Im Schulgarten packten zum Beispiel viele Hände gemeinsam an: Beete wurden gepflegt, Bänke und Tische im Schulhof abgeschliffen und frisch lasiert. Dabei wurden den Schülerinnen und Schülern bewusst, wie viel Arbeit in der Pflege des Pausenhofs und des Schulgartens steckt.
In der Turnhalle probierte eine andere Gruppe paralympische Sportarten aus, die für viele Menschen mit Behinderung alltäglich sind. Blindenfußball Co. sorgten nicht nur für Begeisterung, sondern auch für ein tieferes Verständnis und gegenseitigen Respekt. In einem anderen Klassenzimmer duftete es nach aller Welt: Rezepte aus den Herkunftsländern unserer Schülerinnen und Schüler wurden gemeinsam gekocht und verkostet. Dass Kochen und Essen verbindet, zeigte dieser Workshop wirklich eindrucksvoll. Ein geographischer Workshop nahm das Bild unter die Lupe, das im globalen Norden häufig von Afrika gezeichnet wird. Die Schülerinnen und Schüler hinterfragten Vorurteile, entdeckten die Vielfalt des Kontinents und lernten, genauer hinzuschauen. Im Klassenzimmer nebenan fand politische Bildung statt:
Die „Omas gegen Rechts“ waren zu Gast bei uns und diskutierten mit Schülerinnen und Schülern über Zivilcourage, Demokratie und die Frage, was jede und jeder Einzelne selbst tun kann.
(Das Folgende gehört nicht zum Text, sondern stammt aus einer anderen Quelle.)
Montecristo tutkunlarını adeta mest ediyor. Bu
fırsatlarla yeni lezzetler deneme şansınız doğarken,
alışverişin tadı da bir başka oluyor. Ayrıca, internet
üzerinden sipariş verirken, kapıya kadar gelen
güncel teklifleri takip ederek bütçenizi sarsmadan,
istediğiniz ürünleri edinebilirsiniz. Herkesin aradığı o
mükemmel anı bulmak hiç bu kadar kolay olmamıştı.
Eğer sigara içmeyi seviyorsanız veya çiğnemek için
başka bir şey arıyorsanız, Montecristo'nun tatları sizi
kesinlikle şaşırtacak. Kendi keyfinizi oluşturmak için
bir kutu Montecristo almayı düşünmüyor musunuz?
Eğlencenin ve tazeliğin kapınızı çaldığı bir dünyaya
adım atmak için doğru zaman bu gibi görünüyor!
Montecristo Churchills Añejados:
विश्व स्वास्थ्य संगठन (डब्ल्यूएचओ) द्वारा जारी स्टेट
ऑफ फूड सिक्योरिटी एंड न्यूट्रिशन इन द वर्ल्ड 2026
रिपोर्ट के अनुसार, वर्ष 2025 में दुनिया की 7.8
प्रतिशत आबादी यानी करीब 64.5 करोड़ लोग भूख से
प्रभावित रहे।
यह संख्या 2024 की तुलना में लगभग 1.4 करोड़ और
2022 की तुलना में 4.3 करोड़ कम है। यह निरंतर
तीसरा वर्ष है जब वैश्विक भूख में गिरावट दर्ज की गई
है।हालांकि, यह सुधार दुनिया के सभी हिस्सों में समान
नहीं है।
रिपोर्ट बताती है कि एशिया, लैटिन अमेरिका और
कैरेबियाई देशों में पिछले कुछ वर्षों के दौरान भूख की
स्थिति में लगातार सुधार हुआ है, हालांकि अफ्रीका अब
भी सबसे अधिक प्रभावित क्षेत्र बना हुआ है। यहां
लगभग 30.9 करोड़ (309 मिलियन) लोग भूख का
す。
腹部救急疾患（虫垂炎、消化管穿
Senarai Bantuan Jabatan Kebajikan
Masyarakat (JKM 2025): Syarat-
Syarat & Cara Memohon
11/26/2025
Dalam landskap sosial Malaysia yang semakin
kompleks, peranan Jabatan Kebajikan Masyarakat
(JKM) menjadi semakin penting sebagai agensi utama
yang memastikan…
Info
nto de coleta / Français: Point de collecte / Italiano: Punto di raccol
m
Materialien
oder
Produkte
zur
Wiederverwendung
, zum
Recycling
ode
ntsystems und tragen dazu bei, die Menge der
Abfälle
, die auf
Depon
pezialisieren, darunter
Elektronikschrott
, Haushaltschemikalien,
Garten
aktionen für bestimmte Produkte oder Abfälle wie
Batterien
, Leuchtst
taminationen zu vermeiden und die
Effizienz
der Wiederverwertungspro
Unser Schulorchester machte sich auf den Weg in ein nahegelegenes Altenheim und spielte dort für die Seniorinnen und Senioren. Die Freude auf beiden Seiten war spürbar, denn Musik kennt kein Alter und überwindet so Grenzen. All diese Beispiele, die stellvertretend für unzählige weitere Workshops aus den unterschiedlichsten Bereichen zeigen, dass wir ständig von Grenzen umgeben sind. Doch diese Grenzen sind keine Mauern, sondern Einladungen: Einladungen, neugierig zu sein, aufeinander zuzugehen und gemeinsam zu wachsen. Wir sind stolz auf unsere Schülerinnen und Schüler und auf eine Schulgemeinschaft, die genau das lebt, wofür UNESCO-Schulen stehen.